# [任务要求]
根据下面这篇讲 POJ1456 Supermarket 的文章，回答以下问题：
(a) 题面例子中，方案 Sell={d,a} 的利润是多少？
(b) 作者最后用什么方法优化了贪心？
(c) 文末附加说明里提到的同类题目是哪一道？

# [文本段落]
POJ1456 Supermarket （！easy）

Description

A supermarket has a set Prod of products on sale. It earns a profit px for each product x∈Prod sold by a deadline dx that is measured as an integral number of time units starting from the moment the sale begins. Each product takes precisely one unit of time for being sold. A selling schedule is an ordered subset of products Sell ≤ Prod such that the selling of each product x∈Sell, according to the ordering of Sell, completes before the deadline dx or just when dx expires. The profit of the selling schedule is Profit(Sell)=Σ _x∈Sellpx. An optimal selling schedule is a schedule with a maximum profit.
For example, consider the products Prod={a,b,c,d} with (pa,da)=(50,2), (pb,db)=(10,1), (pc,dc)=(20,2), and (pd,dd)=(30,1). The possible selling schedules are listed in table 1. For instance, the schedule Sell={d,a} shows that the selling of product d starts at time 0 and ends at time 1, while the selling of product a starts at time 1 and ends at time 2. Each of these products is sold by its deadline. Sell is the optimal schedule and its profit is 80.

Write a program that reads sets of products from an input text file and computes the profit of an optimal selling schedule for each set of products. 


题目大意：多组测试数据，每组n个物品，给定价值和售出期限，要求在期限之前卖出商品，同一时刻只能售出一个商品，求能得到的最大价值。

思路：看到题目就醉了。。。赤裸裸的贪心，不过O(n^2)也是醉了。。。后来明白可以用堆来优化，但不会写啊！！！我又不是xxy。于是就用并查集优化了。。。神奇！！！
我们把连续的被占用的区间看成一个集合(子树)，它的根结点为这个区间左边第一个未被占用的区间。先排序，然后每次判断Find(b[i])是否大于0，大于0说明左边还有未被占用的空间，则占用它，然后合并(rool（b[i]）, rool（rool(b[i]) – 1)即可。同样这里我们规定只能左边的子树合并到右边的子树。
理解了方法，code也就很出来了。。。

code：

#include<iostream>

#include<algorithm>

#include<cstdio>

#include<cstring>

using namespace std;

int fa[10001]={0};

struct use{

int va,ti;

}a[10001];

int rool(int x)

{

if (fa[x]!=x) fa[x]=rool(fa[x]);

return fa[x];

}

int my_comp(const use &x,const use &y)

{

if (x.va>y.va) return 1;

else

{

if (x.va==y.va&&x.ti<y.ti) return 1;

else return 0;

}

}

int main()

{

int n,i,j,r1,maxn;

long long ans;

while(scanf("%d",&n)==1)

{

ans=0;

maxn=0;

for (i=1;i<=n;++i)

{

scanf("%d%d",&a[i].va,&a[i].ti);

       if (a[i].ti>maxn) maxn=a[i].ti;

}

for (i=1;i<=maxn;++i)

 fa[i]=i;

sort(a+1,a+n+1,my_comp);

for (i=1;i<=n;++i)

{

r1=rool(a[i].ti);

if (r1>0)

{

fa[r1]=rool(r1-1);

           ans=ans+a[i].va;

}

}

   printf("%lld\n",ans);

}

}

 

(附加：codevs1052是同类的题目）

# [所给材料]
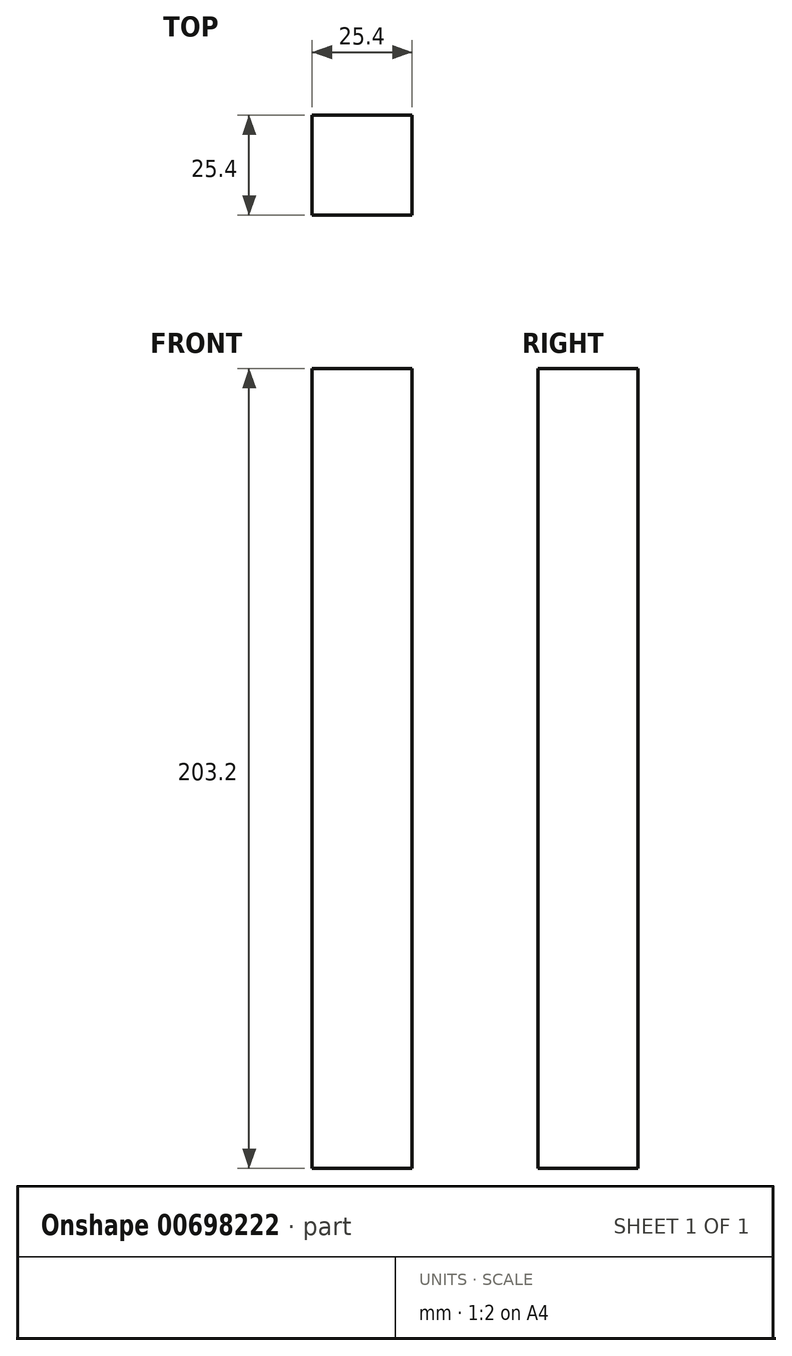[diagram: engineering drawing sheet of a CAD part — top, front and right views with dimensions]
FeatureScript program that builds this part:
annotation { "Feature Type Name" : "Feature", "Feature Type Description" : "" }
export const myFeature = defineFeature(function(context is Context, id is Id, definition is map)
    precondition{}
    {
        {
            var Q0;
            Q0=qCreatedBy(makeId("Right.planeOp"),FACE);
            var sketch = newSketch(context, id + "F0", { "sketchPlane" : qUnion([Q0])});
            skLineSegment(sketch, "E0.bottom", {"start": v(-58.92, 86.8) * mm, "end": v(93.48, 86.8) * mm});
            skLineSegment(sketch, "E0.top", {"start": v(-58.92, -65.6) * mm, "end": v(93.48, -65.6) * mm});
            skLineSegment(sketch, "E0.left", {"start": v(-58.92, 86.8) * mm, "end": v(-58.92, -65.6) * mm});
            skLineSegment(sketch, "E0.right", {"start": v(93.48, 86.8) * mm, "end": v(93.48, -65.6) * mm});
            skLineSegment(sketch, "E1.bottom", {"start": v(93.48, -65.6) * mm, "end": v(93.48, -65.6) * mm});
            skLineSegment(sketch, "E1.top", {"start": v(93.48, 22.38) * mm, "end": v(93.48, 22.38) * mm});
            skLineSegment(sketch, "E1.left", {"start": v(93.48, -65.6) * mm, "end": v(93.48, 22.38) * mm});
            skLineSegment(sketch, "E1.right", {"start": v(93.48, -65.6) * mm, "end": v(93.48, 22.38) * mm});
            skSolve(sketch);
        }
        {
            var Q0;
            Q0=makeQuery(id+"F0.imprint","IMPRINT",FACE,{"disambiguationData":[TD([[makeQuery(id+"F0.imprint","IMPRINT",EDGE,{"derivedFrom":sQuery(id+"F0.wireOp",EDGE,"E0.bottom")}),-1.0]])]});
            extrude(context, id + "F1", {"entities" : qUnion([Q0]), "depth" : 25.4 * mm, "offsetDistance" : 25.4 * mm});
        }
        {
            var Q0;
            Q0=makeQuery(id+"F1.opExtrude","SWEPT_BODY",BODY,{"disambiguationData":[OSD([sQuery(id+"F0.wireOp",EDGE,"E0.bottom"),sQuery(id+"F0.wireOp",EDGE,"E0.top"),sQuery(id+"F0.wireOp",EDGE,"E0.left"),sQuery(id+"F0.wireOp",EDGE,"E0.right"),sQuery(id+"F0.wireOp",EDGE,"E1.right")])]});
            deleteBodies(context, id + "F2", {"entities" : qUnion([Q0])});
        }
        {
            var Q0;
            Q0=qCreatedBy(makeId("Front.planeOp"),FACE);
            var sketch = newSketch(context, id + "F3", { "sketchPlane" : qUnion([Q0])});
            skLineSegment(sketch, "E2.bottom", {"start": v(-98.45, 110.86) * mm, "end": v(-73.05, 110.86) * mm});
            skLineSegment(sketch, "E2.top", {"start": v(-98.45, -92.34) * mm, "end": v(-73.05, -92.34) * mm});
            skLineSegment(sketch, "E2.left", {"start": v(-98.45, 110.86) * mm, "end": v(-98.45, -92.34) * mm});
            skLineSegment(sketch, "E2.right", {"start": v(-73.05, 110.86) * mm, "end": v(-73.05, -92.34) * mm});
            skSolve(sketch);
        }
        {
            var Q0;
            Q0=makeQuery(id+"F3.imprint","IMPRINT",FACE,{"disambiguationData":[TD([[makeQuery(id+"F3.imprint","IMPRINT",EDGE,{"derivedFrom":sQuery(id+"F3.wireOp",EDGE,"E2.bottom")}),-1.0]])]});
            extrude(context, id + "F4", {"entities" : qUnion([Q0]), "depth" : 25.4 * mm, "offsetDistance" : 25.4 * mm});
        }
    });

# [参考解答]
(a) 80。
(b) 并查集。
(c) codevs1052。